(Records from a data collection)
···
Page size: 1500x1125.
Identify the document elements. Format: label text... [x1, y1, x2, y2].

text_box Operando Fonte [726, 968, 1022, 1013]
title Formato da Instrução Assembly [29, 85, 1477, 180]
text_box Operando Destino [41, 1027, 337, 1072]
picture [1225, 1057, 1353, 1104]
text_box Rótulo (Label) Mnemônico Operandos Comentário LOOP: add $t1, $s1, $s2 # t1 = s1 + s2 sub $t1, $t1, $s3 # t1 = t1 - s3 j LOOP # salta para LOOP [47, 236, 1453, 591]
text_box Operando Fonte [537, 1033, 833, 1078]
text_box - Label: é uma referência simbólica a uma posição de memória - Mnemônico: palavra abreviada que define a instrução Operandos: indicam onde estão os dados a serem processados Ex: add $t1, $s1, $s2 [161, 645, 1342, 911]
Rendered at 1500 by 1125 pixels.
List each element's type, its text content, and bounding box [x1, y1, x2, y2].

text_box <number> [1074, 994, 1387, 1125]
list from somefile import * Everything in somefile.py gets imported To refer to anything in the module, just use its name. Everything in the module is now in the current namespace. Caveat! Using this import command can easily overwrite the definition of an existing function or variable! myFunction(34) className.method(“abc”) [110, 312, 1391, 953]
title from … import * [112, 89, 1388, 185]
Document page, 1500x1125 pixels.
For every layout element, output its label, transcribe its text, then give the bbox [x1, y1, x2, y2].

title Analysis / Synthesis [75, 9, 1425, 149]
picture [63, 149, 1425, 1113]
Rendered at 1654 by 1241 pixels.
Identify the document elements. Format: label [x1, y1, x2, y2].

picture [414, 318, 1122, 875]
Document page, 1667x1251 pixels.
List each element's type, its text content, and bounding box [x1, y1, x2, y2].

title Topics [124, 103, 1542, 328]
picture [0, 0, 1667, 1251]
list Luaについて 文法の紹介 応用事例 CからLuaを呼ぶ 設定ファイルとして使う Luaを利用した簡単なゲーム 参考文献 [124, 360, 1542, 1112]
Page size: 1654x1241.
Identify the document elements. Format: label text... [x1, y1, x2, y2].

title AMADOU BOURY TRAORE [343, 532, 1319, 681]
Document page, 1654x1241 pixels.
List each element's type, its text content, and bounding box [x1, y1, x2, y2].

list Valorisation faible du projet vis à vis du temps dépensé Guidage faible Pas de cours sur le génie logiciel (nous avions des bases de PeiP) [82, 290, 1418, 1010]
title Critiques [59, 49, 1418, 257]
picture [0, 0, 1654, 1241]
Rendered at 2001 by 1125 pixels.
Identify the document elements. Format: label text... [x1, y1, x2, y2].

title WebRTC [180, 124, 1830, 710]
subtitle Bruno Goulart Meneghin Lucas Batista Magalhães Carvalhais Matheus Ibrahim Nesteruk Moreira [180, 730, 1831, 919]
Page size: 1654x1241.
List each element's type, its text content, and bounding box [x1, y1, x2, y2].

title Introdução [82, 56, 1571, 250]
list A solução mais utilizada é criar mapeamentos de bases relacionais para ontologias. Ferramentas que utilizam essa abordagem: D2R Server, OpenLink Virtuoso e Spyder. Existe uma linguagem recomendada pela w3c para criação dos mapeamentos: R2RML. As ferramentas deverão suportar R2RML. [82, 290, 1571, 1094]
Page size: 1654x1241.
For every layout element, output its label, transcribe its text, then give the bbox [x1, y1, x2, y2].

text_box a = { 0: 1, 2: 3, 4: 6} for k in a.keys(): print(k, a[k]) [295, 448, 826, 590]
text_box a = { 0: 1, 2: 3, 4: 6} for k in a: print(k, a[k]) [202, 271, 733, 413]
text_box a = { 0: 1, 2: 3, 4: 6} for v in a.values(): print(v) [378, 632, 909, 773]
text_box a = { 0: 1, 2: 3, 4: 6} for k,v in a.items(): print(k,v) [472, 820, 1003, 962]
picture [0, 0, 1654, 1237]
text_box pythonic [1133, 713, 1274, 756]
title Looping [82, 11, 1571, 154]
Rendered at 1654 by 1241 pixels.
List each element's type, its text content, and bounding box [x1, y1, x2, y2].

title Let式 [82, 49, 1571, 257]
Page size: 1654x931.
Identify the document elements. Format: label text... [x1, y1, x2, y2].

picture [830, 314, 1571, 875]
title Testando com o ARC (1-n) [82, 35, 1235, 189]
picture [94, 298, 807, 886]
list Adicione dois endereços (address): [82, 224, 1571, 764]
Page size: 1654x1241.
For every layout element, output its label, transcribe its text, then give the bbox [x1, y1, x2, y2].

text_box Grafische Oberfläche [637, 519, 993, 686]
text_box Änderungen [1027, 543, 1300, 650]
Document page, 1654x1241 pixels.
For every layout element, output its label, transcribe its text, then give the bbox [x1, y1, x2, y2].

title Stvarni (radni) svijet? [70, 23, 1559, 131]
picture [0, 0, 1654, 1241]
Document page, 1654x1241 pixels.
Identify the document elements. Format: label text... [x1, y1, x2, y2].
···
> [Stated problem]
Copy out every line of the material above, character for character, with no changes.

> [Final result]
Page size: 1500x1125.
Identify the document elements. Format: label text... [x1, y1, x2, y2].

text_box Operando Fonte [726, 968, 1022, 1013]
title Formato da Instrução Assembly [29, 85, 1477, 180]
text_box Operando Destino [41, 1027, 337, 1072]
picture [1225, 1057, 1353, 1104]
text_box Rótulo (Label) Mnemônico Operandos Comentário LOOP: add $t1, $s1, $s2 # t1 = s1 + s2 sub $t1, $t1, $s3 # t1 = t1 - s3 j LOOP # salta para LOOP [47, 236, 1453, 591]
text_box Operando Fonte [537, 1033, 833, 1078]
text_box - Label: é uma referência simbólica a uma posição de memória - Mnemônico: palavra abreviada que define a instrução Operandos: indicam onde estão os dados a serem processados Ex: add $t1, $s1, $s2 [161, 645, 1342, 911]
Rendered at 1500 by 1125 pixels.
List each element's type, its text content, and bounding box [x1, y1, x2, y2].

text_box <number> [1074, 994, 1387, 1125]
list from somefile import * Everything in somefile.py gets imported To refer to anything in the module, just use its name. Everything in the module is now in the current namespace. Caveat! Using this import command can easily overwrite the definition of an existing function or variable! myFunction(34) className.method(“abc”) [110, 312, 1391, 953]
title from … import * [112, 89, 1388, 185]
Document page, 1500x1125 pixels.
For every layout element, output its label, transcribe its text, then give the bbox [x1, y1, x2, y2].

title Analysis / Synthesis [75, 9, 1425, 149]
picture [63, 149, 1425, 1113]
Rendered at 1654 by 1241 pixels.
Identify the document elements. Format: label [x1, y1, x2, y2].

picture [414, 318, 1122, 875]
Document page, 1667x1251 pixels.
List each element's type, its text content, and bounding box [x1, y1, x2, y2].

title Topics [124, 103, 1542, 328]
picture [0, 0, 1667, 1251]
list Luaについて 文法の紹介 応用事例 CからLuaを呼ぶ 設定ファイルとして使う Luaを利用した簡単なゲーム 参考文献 [124, 360, 1542, 1112]
Page size: 1654x1241.
Identify the document elements. Format: label text... [x1, y1, x2, y2].

title AMADOU BOURY TRAORE [343, 532, 1319, 681]
Document page, 1654x1241 pixels.
List each element's type, its text content, and bounding box [x1, y1, x2, y2].

list Valorisation faible du projet vis à vis du temps dépensé Guidage faible Pas de cours sur le génie logiciel (nous avions des bases de PeiP) [82, 290, 1418, 1010]
title Critiques [59, 49, 1418, 257]
picture [0, 0, 1654, 1241]
Rendered at 2001 by 1125 pixels.
Identify the document elements. Format: label text... [x1, y1, x2, y2].

title WebRTC [180, 124, 1830, 710]
subtitle Bruno Goulart Meneghin Lucas Batista Magalhães Carvalhais Matheus Ibrahim Nesteruk Moreira [180, 730, 1831, 919]
Page size: 1654x1241.
List each element's type, its text content, and bounding box [x1, y1, x2, y2].

title Introdução [82, 56, 1571, 250]
list A solução mais utilizada é criar mapeamentos de bases relacionais para ontologias. Ferramentas que utilizam essa abordagem: D2R Server, OpenLink Virtuoso e Spyder. Existe uma linguagem recomendada pela w3c para criação dos mapeamentos: R2RML. As ferramentas deverão suportar R2RML. [82, 290, 1571, 1094]
Page size: 1654x1241.
For every layout element, output its label, transcribe its text, then give the bbox [x1, y1, x2, y2].

text_box a = { 0: 1, 2: 3, 4: 6} for k in a.keys(): print(k, a[k]) [295, 448, 826, 590]
text_box a = { 0: 1, 2: 3, 4: 6} for k in a: print(k, a[k]) [202, 271, 733, 413]
text_box a = { 0: 1, 2: 3, 4: 6} for v in a.values(): print(v) [378, 632, 909, 773]
text_box a = { 0: 1, 2: 3, 4: 6} for k,v in a.items(): print(k,v) [472, 820, 1003, 962]
picture [0, 0, 1654, 1237]
text_box pythonic [1133, 713, 1274, 756]
title Looping [82, 11, 1571, 154]
Rendered at 1654 by 1241 pixels.
List each element's type, its text content, and bounding box [x1, y1, x2, y2].

title Let式 [82, 49, 1571, 257]
Page size: 1654x931.
Identify the document elements. Format: label text... [x1, y1, x2, y2].

picture [830, 314, 1571, 875]
title Testando com o ARC (1-n) [82, 35, 1235, 189]
picture [94, 298, 807, 886]
list Adicione dois endereços (address): [82, 224, 1571, 764]
Page size: 1654x1241.
For every layout element, output its label, transcribe its text, then give the bbox [x1, y1, x2, y2].

text_box Grafische Oberfläche [637, 519, 993, 686]
text_box Änderungen [1027, 543, 1300, 650]
Document page, 1654x1241 pixels.
For every layout element, output its label, transcribe its text, then give the bbox [x1, y1, x2, y2].

title Stvarni (radni) svijet? [70, 23, 1559, 131]
picture [0, 0, 1654, 1241]
Document page, 1654x1241 pixels.
Identify the document elements. Format: label text... [x1, y1, x2, y2].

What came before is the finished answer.